◆ **INFORMATION GIVEN**

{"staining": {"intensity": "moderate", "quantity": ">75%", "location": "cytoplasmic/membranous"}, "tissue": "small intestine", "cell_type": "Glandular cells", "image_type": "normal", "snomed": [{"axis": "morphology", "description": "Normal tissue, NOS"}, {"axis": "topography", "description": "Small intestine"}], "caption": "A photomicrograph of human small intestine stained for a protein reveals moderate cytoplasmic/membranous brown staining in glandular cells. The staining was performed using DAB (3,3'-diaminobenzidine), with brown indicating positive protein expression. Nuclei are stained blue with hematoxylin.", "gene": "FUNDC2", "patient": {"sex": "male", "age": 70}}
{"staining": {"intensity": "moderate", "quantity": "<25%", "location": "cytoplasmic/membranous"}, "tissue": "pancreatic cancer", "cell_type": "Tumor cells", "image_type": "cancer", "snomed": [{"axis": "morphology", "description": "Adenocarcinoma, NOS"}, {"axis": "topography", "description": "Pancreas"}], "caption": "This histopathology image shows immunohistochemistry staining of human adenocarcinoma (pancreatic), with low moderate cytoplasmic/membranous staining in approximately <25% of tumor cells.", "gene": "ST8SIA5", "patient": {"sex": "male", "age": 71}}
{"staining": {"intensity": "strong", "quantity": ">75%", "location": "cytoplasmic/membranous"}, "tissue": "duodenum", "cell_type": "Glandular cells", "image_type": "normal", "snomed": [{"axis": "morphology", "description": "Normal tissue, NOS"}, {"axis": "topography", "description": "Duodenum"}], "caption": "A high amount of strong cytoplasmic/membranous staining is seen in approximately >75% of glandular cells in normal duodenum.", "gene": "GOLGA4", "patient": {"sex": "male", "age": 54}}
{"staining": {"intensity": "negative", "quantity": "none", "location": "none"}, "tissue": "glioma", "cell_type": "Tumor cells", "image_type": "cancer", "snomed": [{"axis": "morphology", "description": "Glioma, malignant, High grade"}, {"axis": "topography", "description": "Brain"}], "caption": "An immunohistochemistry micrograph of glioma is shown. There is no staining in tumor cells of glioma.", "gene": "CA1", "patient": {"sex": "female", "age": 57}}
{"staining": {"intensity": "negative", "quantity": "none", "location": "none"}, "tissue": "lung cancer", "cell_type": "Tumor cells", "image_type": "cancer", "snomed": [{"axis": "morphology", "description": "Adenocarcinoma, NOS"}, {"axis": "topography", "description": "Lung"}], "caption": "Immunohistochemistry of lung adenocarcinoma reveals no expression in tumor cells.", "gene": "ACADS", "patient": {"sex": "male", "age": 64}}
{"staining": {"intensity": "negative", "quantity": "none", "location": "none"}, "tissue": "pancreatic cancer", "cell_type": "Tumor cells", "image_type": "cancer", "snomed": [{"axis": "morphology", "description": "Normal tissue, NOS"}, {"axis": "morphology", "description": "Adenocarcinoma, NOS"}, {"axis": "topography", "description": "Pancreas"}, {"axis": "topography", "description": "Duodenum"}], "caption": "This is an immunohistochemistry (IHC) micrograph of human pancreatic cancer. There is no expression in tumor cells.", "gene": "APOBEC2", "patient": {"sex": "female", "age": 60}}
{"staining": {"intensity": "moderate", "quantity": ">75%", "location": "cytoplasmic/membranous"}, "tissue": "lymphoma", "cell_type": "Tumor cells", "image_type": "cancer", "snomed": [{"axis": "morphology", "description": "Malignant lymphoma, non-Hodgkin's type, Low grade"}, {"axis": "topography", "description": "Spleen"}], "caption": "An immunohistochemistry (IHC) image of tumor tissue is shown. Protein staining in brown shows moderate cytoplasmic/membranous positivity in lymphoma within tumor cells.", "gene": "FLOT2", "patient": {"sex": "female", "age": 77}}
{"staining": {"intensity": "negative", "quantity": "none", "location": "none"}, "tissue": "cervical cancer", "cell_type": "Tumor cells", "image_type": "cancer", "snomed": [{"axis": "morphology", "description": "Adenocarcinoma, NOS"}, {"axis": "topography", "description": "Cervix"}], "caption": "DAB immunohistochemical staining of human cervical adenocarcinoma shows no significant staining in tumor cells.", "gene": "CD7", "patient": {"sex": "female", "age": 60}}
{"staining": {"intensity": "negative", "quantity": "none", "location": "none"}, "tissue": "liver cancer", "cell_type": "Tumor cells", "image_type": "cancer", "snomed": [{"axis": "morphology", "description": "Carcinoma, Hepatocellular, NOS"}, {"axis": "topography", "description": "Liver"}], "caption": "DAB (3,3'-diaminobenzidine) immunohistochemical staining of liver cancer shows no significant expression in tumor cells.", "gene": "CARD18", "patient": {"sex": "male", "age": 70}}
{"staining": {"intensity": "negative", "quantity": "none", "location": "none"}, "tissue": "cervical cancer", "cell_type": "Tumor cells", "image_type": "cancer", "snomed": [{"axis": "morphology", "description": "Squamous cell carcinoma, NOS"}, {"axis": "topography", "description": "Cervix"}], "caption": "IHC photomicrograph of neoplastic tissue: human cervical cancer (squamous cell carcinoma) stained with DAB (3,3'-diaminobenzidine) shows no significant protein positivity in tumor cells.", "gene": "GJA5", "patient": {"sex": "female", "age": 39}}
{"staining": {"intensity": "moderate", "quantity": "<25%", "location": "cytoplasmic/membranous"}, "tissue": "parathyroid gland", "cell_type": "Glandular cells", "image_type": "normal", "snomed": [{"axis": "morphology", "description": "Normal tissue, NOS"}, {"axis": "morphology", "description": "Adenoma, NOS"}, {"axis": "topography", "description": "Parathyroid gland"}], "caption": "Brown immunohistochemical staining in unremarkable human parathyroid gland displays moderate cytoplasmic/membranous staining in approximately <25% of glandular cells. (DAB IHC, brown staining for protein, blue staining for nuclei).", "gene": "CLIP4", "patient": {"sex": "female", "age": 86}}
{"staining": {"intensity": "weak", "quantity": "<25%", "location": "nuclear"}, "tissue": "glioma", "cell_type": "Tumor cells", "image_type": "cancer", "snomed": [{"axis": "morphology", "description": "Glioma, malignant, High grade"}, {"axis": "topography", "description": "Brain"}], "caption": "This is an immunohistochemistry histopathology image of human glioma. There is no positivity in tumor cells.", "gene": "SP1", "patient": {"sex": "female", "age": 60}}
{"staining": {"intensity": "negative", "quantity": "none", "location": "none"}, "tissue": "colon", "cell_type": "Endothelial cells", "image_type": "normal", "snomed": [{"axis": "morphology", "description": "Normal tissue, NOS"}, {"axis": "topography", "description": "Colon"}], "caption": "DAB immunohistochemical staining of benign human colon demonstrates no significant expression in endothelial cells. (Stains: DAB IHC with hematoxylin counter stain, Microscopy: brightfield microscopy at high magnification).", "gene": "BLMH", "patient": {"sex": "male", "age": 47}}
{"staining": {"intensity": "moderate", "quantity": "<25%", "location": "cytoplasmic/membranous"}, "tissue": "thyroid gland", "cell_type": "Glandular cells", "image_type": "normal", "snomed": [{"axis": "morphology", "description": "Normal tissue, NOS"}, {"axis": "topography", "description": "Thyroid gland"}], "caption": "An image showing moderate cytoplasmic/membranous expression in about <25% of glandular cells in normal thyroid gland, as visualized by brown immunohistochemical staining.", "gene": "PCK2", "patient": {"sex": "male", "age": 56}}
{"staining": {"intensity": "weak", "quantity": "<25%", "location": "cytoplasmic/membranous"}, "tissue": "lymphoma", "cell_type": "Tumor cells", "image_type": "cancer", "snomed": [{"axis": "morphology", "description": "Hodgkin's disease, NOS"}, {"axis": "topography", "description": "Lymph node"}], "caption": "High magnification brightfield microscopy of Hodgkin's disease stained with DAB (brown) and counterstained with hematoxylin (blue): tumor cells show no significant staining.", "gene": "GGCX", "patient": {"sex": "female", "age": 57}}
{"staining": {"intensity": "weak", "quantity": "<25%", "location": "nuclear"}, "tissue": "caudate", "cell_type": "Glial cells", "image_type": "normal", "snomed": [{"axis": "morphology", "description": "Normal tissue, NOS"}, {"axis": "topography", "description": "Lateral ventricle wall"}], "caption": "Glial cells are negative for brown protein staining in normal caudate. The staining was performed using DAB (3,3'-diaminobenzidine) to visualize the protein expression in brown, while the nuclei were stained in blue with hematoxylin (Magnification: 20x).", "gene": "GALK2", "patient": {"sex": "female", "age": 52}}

◆ **WHAT IS EXPECTED**
Where the listing above has a line with "photomicrograph of neoplastic", start there, and output every line exactly through the line with "an immunohistochemistry histopathology", which is also included.

◆ **REPLY**
{"staining": {"intensity": "negative", "quantity": "none", "location": "none"}, "tissue": "cervical cancer", "cell_type": "Tumor cells", "image_type": "cancer", "snomed": [{"axis": "morphology", "description": "Squamous cell carcinoma, NOS"}, {"axis": "topography", "description": "Cervix"}], "caption": "IHC photomicrograph of neoplastic tissue: human cervical cancer (squamous cell carcinoma) stained with DAB (3,3'-diaminobenzidine) shows no significant protein positivity in tumor cells.", "gene": "GJA5", "patient": {"sex": "female", "age": 39}}
{"staining": {"intensity": "moderate", "quantity": "<25%", "location": "cytoplasmic/membranous"}, "tissue": "parathyroid gland", "cell_type": "Glandular cells", "image_type": "normal", "snomed": [{"axis": "morphology", "description": "Normal tissue, NOS"}, {"axis": "morphology", "description": "Adenoma, NOS"}, {"axis": "topography", "description": "Parathyroid gland"}], "caption": "Brown immunohistochemical staining in unremarkable human parathyroid gland displays moderate cytoplasmic/membranous staining in approximately <25% of glandular cells. (DAB IHC, brown staining for protein, blue staining for nuclei).", "gene": "CLIP4", "patient": {"sex": "female", "age": 86}}
{"staining": {"intensity": "weak", "quantity": "<25%", "location": "nuclear"}, "tissue": "glioma", "cell_type": "Tumor cells", "image_type": "cancer", "snomed": [{"axis": "morphology", "description": "Glioma, malignant, High grade"}, {"axis": "topography", "description": "Brain"}], "caption": "This is an immunohistochemistry histopathology image of human glioma. There is no positivity in tumor cells.", "gene": "SP1", "patient": {"sex": "female", "age": 60}}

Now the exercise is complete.